The U.S. special envoy for North Korea called on Thursday for North Korea to provide a comprehensive declaration of its nuclear and missile programs and warned that Washington has “contingencies” if the diplomatic process with Pyongyang failed.
In excerpts of a speech he will deliver in Palo Alto, California, Stephen Biegun said Washington must reach a deal with North Korea on expert access and monitoring mechanisms of key nuclear and missile sites and “ultimately ensure removal or destruction of stockpiles of fissile material, weapons, missiles, launchers and other weapons of mass destruction.”
Secretary of State Mike Pompeo said on Wednesday that North Korean had agreed a second summit between President Donald Trump and its leader Kim Jong Un would be held at the end of February “some place in Asia.”
The two men held the first summit between a sitting U.S. president and a North Korean leader last June, a meeting that produced a vague commitment by Kim to work toward the denuclearization of the Korean Peninsula.
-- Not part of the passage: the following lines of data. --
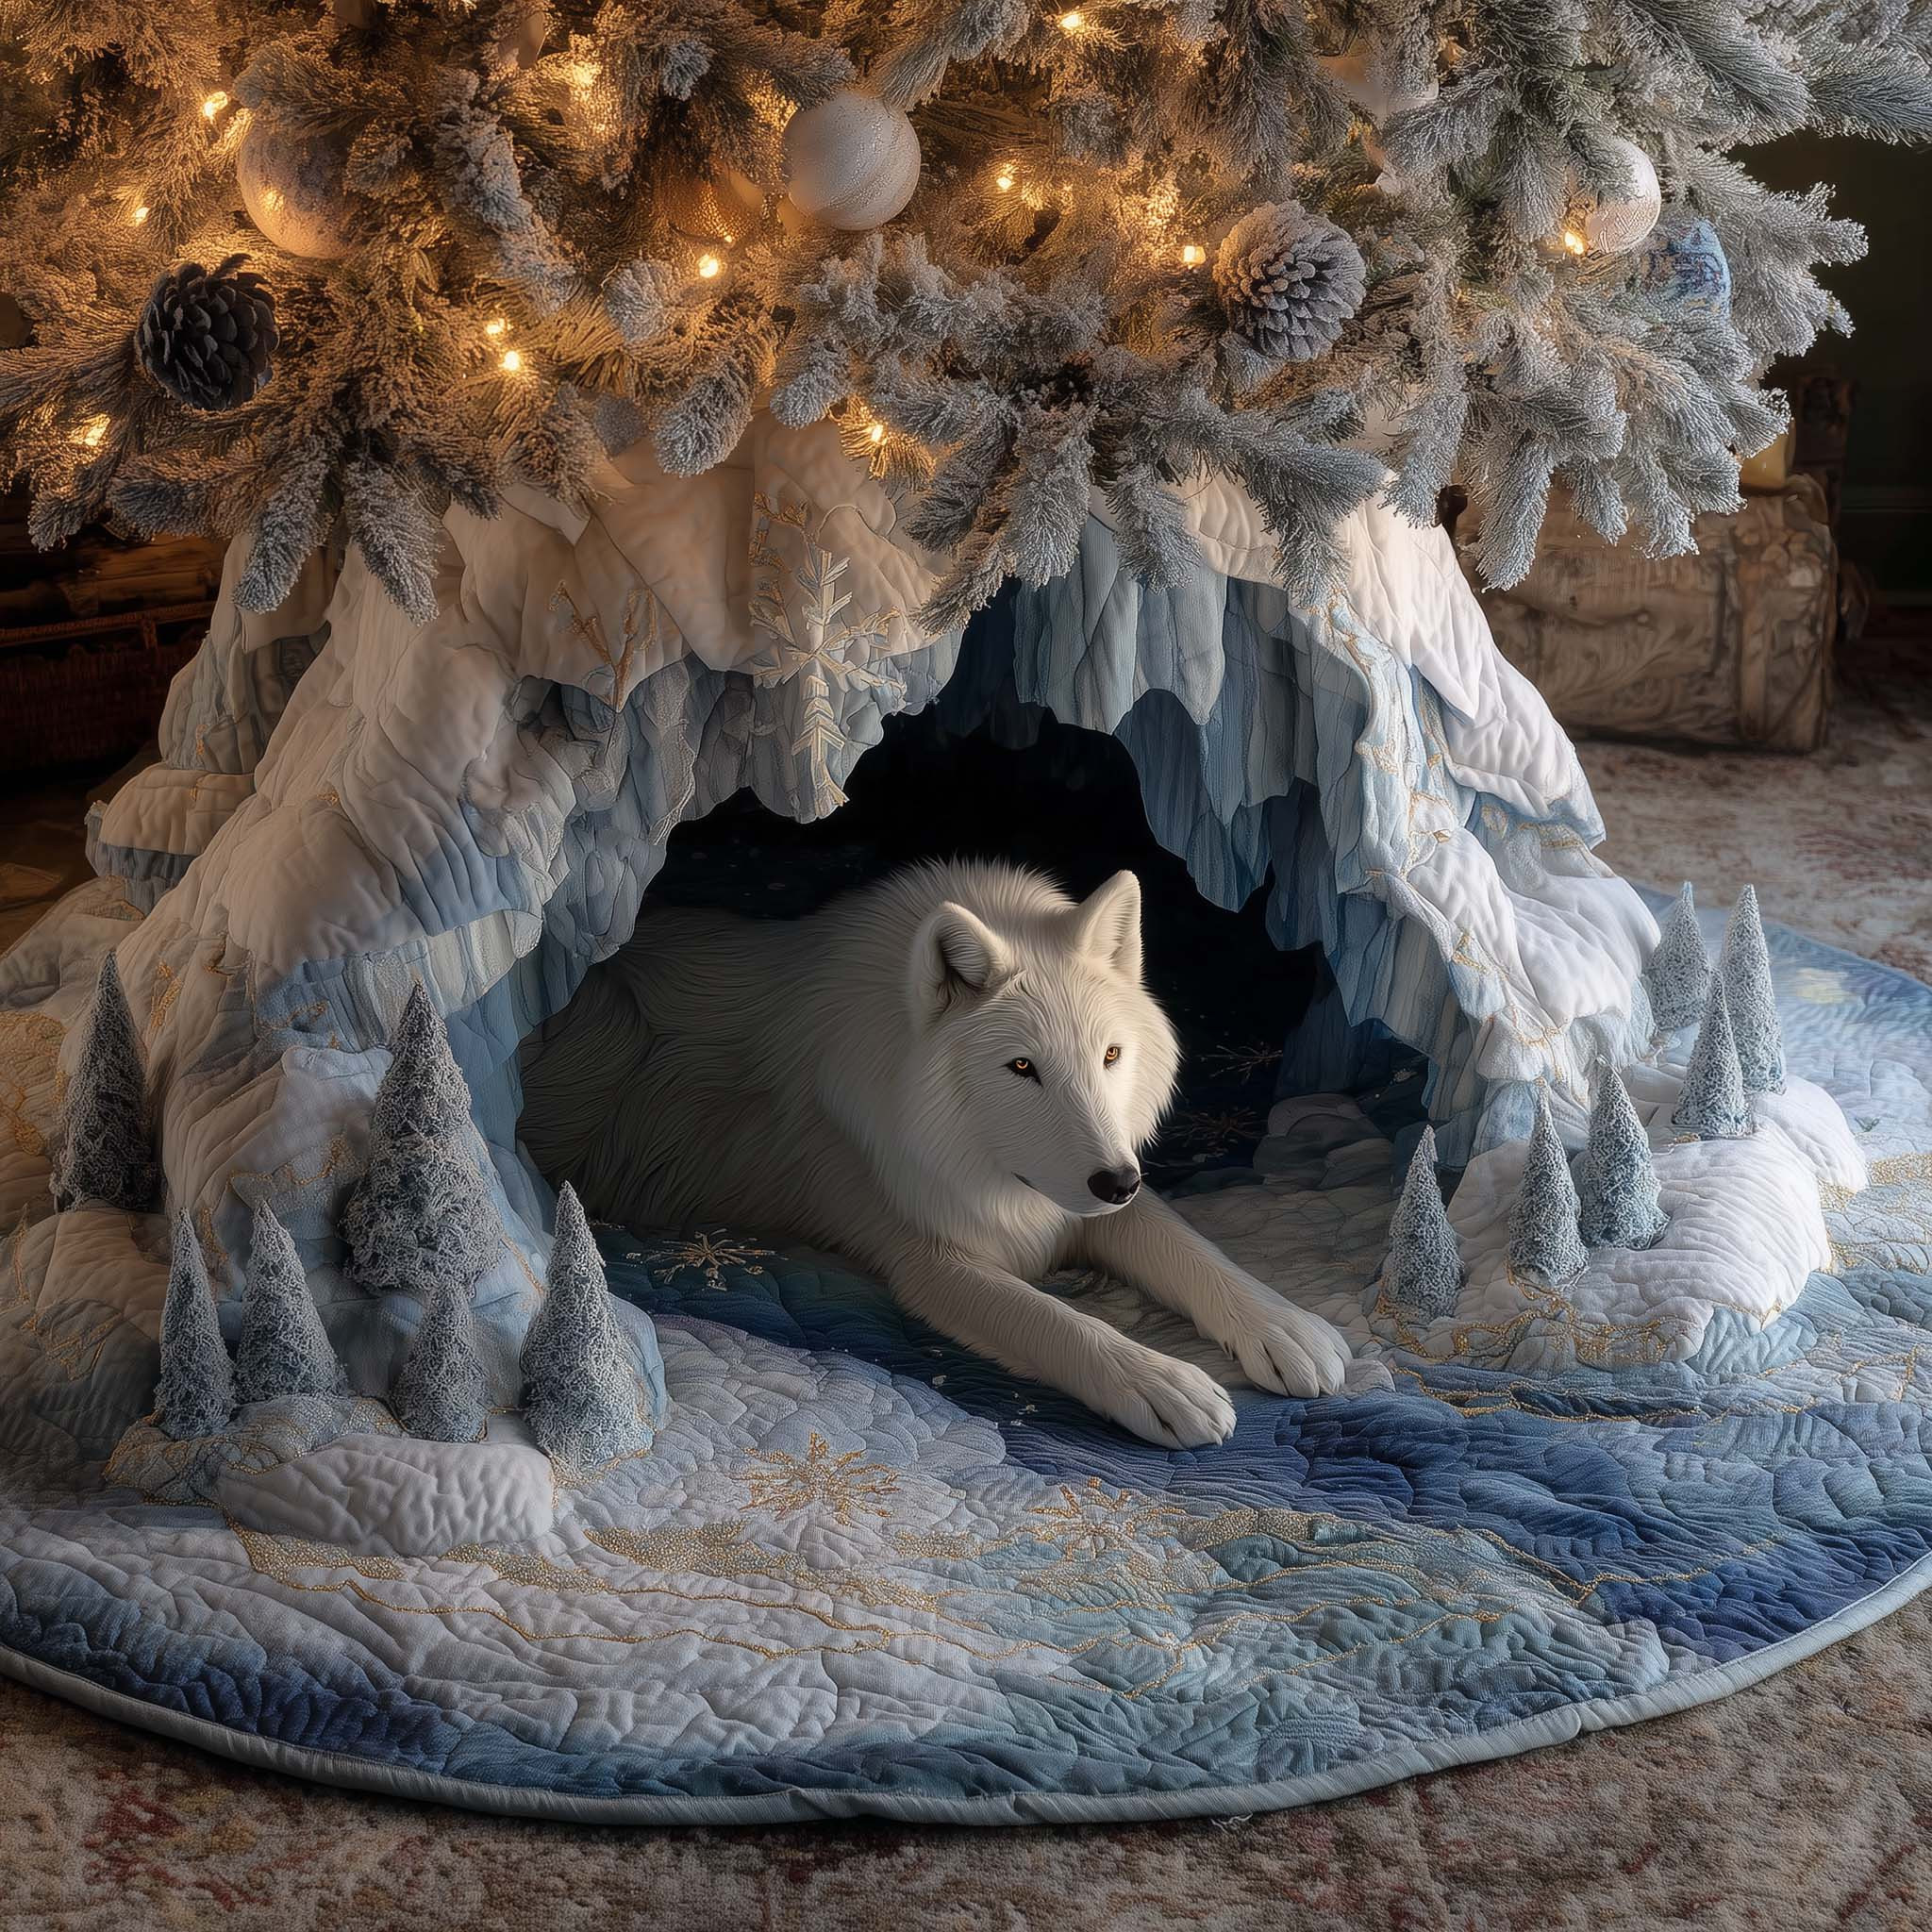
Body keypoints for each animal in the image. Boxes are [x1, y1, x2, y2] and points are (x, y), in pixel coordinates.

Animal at [517, 860, 1352, 1447]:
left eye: (1111, 1055)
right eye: (1023, 1067)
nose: (1116, 1180)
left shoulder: (1081, 1197)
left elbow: (1190, 1247)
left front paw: (1284, 1326)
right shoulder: (929, 1260)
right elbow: (1057, 1321)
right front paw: (1163, 1382)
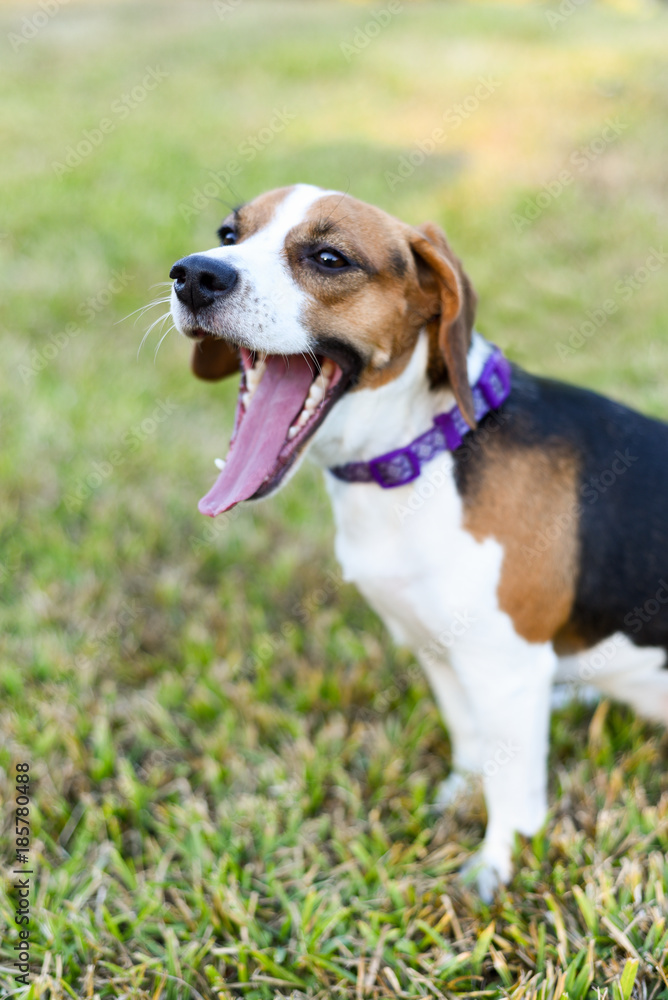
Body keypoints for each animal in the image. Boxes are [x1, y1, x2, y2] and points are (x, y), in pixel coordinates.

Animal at [168, 182, 668, 900]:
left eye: (329, 257)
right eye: (228, 235)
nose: (194, 275)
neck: (423, 454)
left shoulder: (507, 669)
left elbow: (513, 788)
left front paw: (497, 865)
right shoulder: (437, 647)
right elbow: (471, 740)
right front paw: (460, 796)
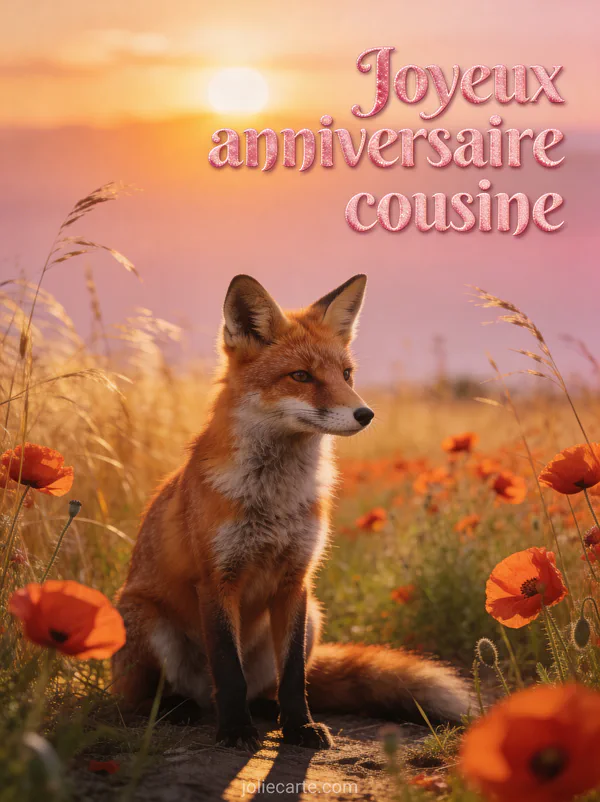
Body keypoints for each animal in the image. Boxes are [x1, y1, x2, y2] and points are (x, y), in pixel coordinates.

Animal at [112, 273, 472, 751]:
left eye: (346, 374)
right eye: (301, 376)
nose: (366, 413)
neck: (275, 500)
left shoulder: (296, 580)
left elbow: (294, 675)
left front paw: (299, 726)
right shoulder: (217, 580)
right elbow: (228, 671)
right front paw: (235, 731)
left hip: (315, 614)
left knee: (265, 686)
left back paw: (268, 711)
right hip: (143, 620)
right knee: (145, 697)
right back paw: (179, 708)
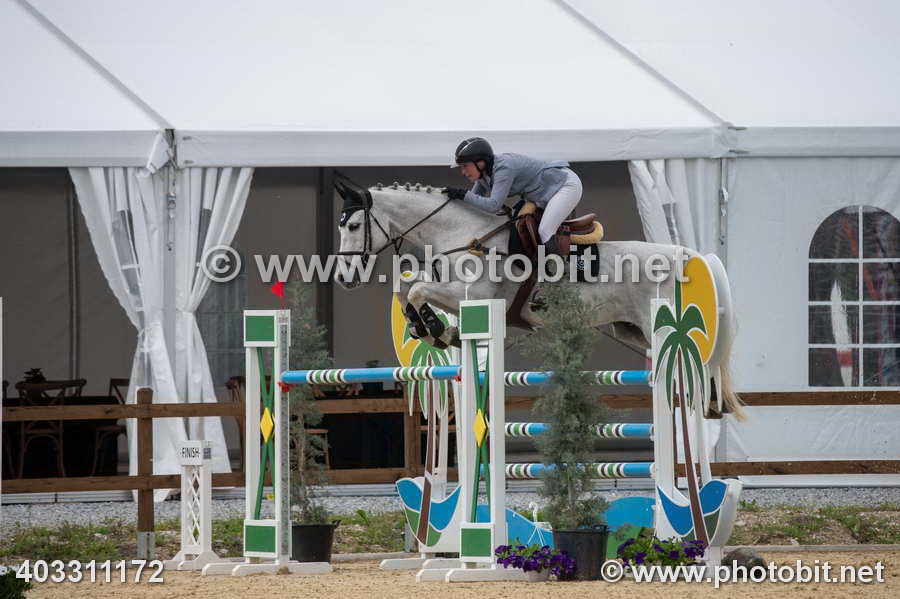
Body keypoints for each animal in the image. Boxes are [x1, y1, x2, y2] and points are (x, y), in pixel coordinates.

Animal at [333, 179, 742, 418]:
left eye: (353, 225)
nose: (342, 278)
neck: (463, 234)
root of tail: (687, 254)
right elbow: (406, 288)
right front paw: (428, 328)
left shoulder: (472, 294)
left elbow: (417, 289)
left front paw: (436, 329)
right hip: (631, 330)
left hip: (659, 325)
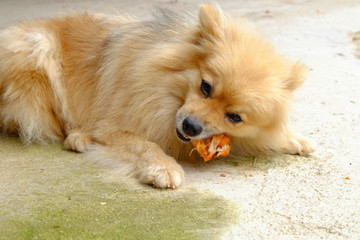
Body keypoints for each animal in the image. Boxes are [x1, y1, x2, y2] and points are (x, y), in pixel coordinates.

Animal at [0, 3, 314, 188]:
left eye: (234, 117)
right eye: (206, 87)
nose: (191, 126)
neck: (163, 92)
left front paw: (291, 139)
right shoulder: (115, 128)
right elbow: (146, 145)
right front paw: (163, 167)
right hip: (38, 49)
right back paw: (79, 137)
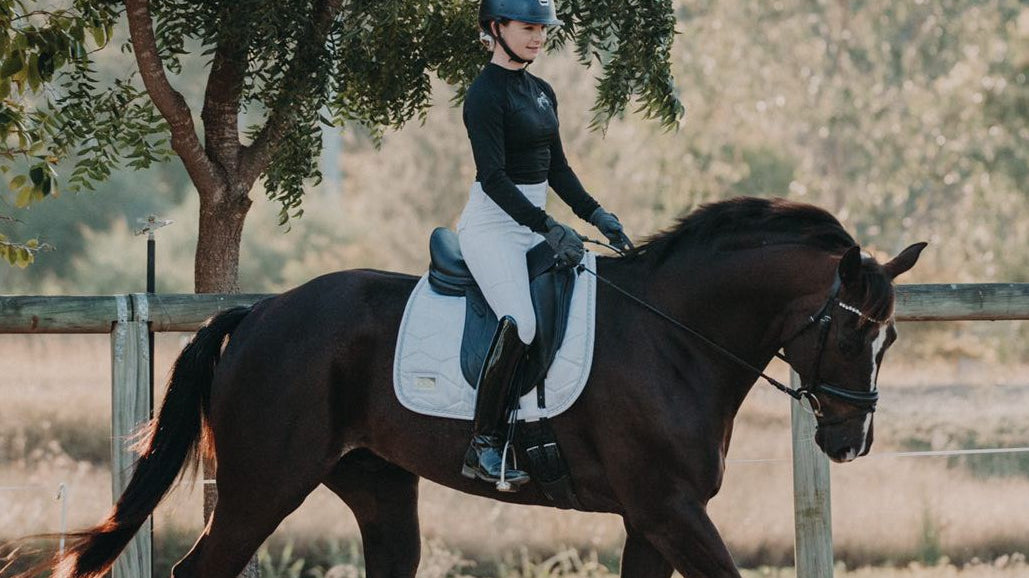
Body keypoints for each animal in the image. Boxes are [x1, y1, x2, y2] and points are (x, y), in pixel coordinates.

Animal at [38, 197, 924, 578]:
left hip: (375, 486)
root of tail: (257, 315)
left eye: (889, 337)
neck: (675, 334)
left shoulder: (652, 517)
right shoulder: (671, 511)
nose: (850, 442)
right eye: (853, 333)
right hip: (265, 484)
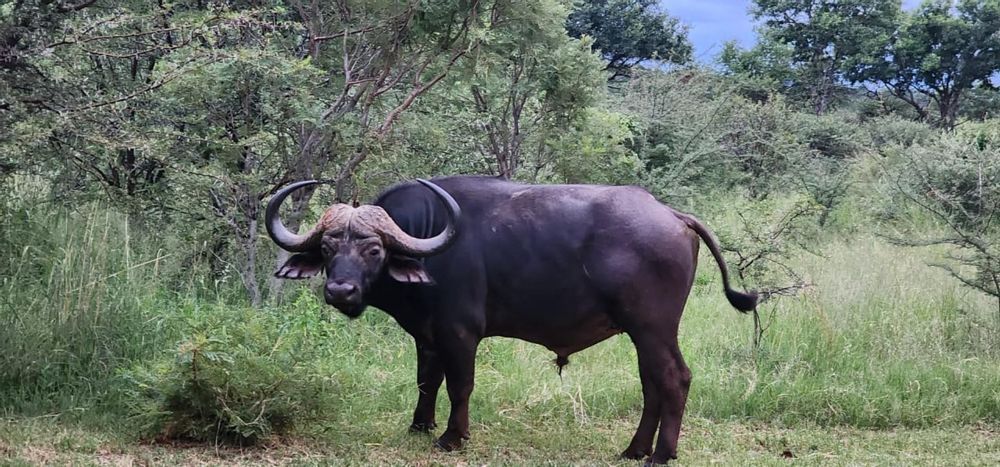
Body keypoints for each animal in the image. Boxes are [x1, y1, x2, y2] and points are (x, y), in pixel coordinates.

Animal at [265, 176, 756, 464]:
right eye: (328, 248)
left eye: (373, 249)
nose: (340, 291)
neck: (426, 239)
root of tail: (673, 214)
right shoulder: (427, 335)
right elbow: (427, 380)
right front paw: (419, 425)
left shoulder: (460, 332)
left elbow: (460, 385)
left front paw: (452, 436)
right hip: (641, 333)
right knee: (652, 384)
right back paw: (635, 450)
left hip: (654, 327)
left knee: (675, 378)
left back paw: (660, 455)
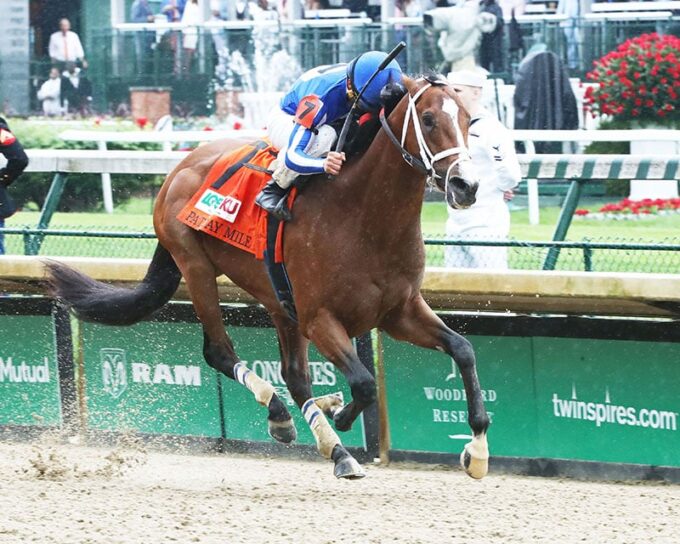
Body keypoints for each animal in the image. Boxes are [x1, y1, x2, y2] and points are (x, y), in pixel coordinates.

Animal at [47, 74, 492, 478]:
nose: (466, 185)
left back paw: (329, 438)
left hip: (279, 301)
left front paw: (477, 450)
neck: (363, 216)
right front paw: (344, 418)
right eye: (429, 119)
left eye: (468, 119)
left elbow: (463, 349)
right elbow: (365, 383)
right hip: (195, 266)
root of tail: (179, 169)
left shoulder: (398, 310)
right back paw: (289, 416)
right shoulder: (319, 318)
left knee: (294, 376)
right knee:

Pyongyang has yet to take what Washington sees as concrete steps in that direction.
The State Department said Biegun would travel to South Korea on Feb. 3 for a meeting with his North Korean counterpart.
In the excerpts of his speech provided by the State Department, Biegun said Kim committed during an October visit by Pompeo to the dismantlement and destruction of North Korea’s plutonium and uranium enrichment facilities, going much further than the top U.S. diplomat did after that trip and any public statement by Pyongyang.
“Before the process of denuclearization can be final, we must have a complete understanding of the full extent of the North Korean WMD and missile programs through a comprehensive declaration,” Biegun will say.
“We must reach agreement on expert access and monitoring mechanisms of key sites to international standards, and ultimately ensure the removal or destruction of stockpiles of fissile material, weapons, missiles, launchers and other weapons of mass destruction,” the speech says.
Biegun will also stress that the United States remains “clear eyed” about its dealings with North Korea.
“We need to have contingencies if the diplomatic process fails — which we do.”